[[ DATASET RECORDS open ]]
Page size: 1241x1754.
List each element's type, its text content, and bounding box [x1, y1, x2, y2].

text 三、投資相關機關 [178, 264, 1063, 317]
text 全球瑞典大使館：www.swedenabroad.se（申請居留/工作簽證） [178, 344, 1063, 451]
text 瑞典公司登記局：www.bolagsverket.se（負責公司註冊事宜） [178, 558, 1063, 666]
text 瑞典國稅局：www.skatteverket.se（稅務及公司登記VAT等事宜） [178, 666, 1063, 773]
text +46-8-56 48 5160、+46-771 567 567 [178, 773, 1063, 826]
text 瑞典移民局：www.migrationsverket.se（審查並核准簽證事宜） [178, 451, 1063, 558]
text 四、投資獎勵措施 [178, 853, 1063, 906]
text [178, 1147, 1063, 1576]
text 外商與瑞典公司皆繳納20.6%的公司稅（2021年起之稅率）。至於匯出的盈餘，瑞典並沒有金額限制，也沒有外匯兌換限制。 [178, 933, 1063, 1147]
[[ DATASET RECORDS closed ]]
When you reach the end of the records, set them all down again exactly.

Page size: 1241x1754.
List each element's type, its text content, and bounding box [x1, y1, x2, y2].

text 三、投資相關機關 [178, 264, 1063, 317]
text 全球瑞典大使館：www.swedenabroad.se（申請居留/工作簽證） [178, 344, 1063, 451]
text 瑞典公司登記局：www.bolagsverket.se（負責公司註冊事宜） [178, 558, 1063, 666]
text 瑞典國稅局：www.skatteverket.se（稅務及公司登記VAT等事宜） [178, 666, 1063, 773]
text +46-8-56 48 5160、+46-771 567 567 [178, 773, 1063, 826]
text 瑞典移民局：www.migrationsverket.se（審查並核准簽證事宜） [178, 451, 1063, 558]
text 四、投資獎勵措施 [178, 853, 1063, 906]
text [178, 1147, 1063, 1576]
text 外商與瑞典公司皆繳納20.6%的公司稅（2021年起之稅率）。至於匯出的盈餘，瑞典並沒有金額限制，也沒有外匯兌換限制。 [178, 933, 1063, 1147]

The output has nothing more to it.